Minister of Defence
- In office 15 November 1962 – 2 February 1968
- Prime Minister: Jens Otto Krag
- Preceded by: Poul Hansen
- Succeeded by: Erik Ninn-Hansen

Member of the Folketing
- In office 3 April 1943 – 12 February 1969
- Constituency: Vejle

Personal details
- Born: Victor Bernhard Gram 30 January 1910 Højby, Denmark
- Died: 12 February 1969 (aged 59) Copenhagen, Denmark
- Resting place: Fredericia, Denmark
- Party: Social Democrats

= Victor Gram =

Danish politician (1910–1969)

Victor Gram (30 January 1910 – 12 February 1969) was a Danish politician who was a member of the Social Democrats. He was the minister of defence between 1962 and 1968 and a long-term member of the Parliament (1943–1969).

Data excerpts
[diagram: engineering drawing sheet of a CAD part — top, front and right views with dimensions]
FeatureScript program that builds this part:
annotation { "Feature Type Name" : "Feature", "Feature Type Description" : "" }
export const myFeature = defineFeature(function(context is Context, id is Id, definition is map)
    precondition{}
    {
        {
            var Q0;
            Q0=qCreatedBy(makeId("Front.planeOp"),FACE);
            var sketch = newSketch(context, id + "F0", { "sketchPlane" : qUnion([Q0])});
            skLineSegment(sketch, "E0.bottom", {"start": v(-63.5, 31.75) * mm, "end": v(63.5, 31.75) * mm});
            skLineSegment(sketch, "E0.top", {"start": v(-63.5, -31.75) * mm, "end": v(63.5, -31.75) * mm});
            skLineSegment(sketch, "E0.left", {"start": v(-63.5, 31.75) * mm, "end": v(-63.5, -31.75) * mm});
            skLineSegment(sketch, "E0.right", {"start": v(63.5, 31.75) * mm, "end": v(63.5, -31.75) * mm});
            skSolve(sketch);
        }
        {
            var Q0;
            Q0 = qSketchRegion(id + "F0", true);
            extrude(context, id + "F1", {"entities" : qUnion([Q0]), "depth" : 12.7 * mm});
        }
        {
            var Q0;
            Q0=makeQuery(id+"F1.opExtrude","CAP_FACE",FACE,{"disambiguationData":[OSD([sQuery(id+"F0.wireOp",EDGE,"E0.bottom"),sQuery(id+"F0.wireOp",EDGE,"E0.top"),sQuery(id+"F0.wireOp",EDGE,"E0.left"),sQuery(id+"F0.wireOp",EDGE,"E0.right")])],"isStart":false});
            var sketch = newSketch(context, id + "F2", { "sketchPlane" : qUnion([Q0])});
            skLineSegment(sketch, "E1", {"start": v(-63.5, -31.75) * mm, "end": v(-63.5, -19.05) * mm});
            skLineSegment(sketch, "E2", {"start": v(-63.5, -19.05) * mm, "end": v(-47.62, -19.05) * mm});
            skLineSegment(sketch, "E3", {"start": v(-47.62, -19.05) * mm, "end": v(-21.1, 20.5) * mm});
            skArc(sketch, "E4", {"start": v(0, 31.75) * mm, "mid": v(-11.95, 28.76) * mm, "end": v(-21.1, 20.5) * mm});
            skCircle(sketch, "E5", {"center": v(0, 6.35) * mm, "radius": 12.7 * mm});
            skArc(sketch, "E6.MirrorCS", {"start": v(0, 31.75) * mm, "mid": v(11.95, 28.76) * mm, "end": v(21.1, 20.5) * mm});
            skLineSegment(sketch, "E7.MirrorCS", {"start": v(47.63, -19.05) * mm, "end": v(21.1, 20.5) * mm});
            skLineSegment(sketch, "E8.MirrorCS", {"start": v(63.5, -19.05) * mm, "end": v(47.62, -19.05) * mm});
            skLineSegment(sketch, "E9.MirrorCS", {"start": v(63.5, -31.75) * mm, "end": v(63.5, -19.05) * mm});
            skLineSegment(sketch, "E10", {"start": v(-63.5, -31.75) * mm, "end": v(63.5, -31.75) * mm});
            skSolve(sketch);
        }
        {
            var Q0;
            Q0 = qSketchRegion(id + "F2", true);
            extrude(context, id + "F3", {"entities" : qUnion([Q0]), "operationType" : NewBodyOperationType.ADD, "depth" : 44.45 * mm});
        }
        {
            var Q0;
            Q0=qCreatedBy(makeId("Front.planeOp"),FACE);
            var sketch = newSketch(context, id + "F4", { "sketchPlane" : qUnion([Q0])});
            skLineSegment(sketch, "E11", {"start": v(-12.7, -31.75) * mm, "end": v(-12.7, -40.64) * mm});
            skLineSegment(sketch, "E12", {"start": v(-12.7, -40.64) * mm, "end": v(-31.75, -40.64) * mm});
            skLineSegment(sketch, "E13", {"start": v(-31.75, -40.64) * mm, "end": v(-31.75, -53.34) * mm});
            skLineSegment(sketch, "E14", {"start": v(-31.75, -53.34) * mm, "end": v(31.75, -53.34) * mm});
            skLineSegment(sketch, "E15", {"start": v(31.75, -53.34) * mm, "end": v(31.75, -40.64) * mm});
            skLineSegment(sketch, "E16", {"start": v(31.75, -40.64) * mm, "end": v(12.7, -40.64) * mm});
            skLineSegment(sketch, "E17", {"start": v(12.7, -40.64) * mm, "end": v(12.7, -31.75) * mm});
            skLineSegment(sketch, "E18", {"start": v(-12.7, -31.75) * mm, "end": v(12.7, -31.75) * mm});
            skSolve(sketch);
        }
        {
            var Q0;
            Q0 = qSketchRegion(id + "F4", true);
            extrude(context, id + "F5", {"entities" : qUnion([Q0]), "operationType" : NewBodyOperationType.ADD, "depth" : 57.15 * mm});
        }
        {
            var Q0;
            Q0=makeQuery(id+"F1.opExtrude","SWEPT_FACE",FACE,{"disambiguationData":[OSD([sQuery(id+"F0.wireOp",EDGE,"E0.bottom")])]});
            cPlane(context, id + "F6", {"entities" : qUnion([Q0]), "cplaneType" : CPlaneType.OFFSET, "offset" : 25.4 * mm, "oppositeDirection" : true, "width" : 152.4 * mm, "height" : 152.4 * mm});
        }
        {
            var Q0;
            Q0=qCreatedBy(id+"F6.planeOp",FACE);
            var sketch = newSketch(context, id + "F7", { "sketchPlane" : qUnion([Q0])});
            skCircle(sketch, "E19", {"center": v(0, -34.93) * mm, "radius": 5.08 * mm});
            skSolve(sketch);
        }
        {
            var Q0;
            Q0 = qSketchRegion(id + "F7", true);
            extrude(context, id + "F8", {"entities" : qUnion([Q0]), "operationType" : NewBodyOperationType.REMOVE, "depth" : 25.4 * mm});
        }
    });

**EXPLORE THE MATERIAL:**
1. List every place in Denmark that the passage on Victor Gram names, not counting Denmark itself.
2. Carry on the passage on Victor Gram from its final sentence.

**RESPONSES BY ITEM NUMBER:**
1. Vejle, Højby, Copenhagen, Fredericia

2.
==Biography==
Gram was born in Højby on 30 January 1910. At age 16 he became a member of the Social Democratic Youth of Denmark which he headed between 1942 and 1946. Then he joined the Social Democrats and served at the Parliament from 3 April 1943 to 12 February 1969. On 15 November 1962 Gram was appointed minister of defense. He remained in the post until 2 February 1968. The cabinets were headed by Prime Minister Jens Otto Krag.

Gram died in Copenhagen on 12 February 1969 and was buried in Fredericia.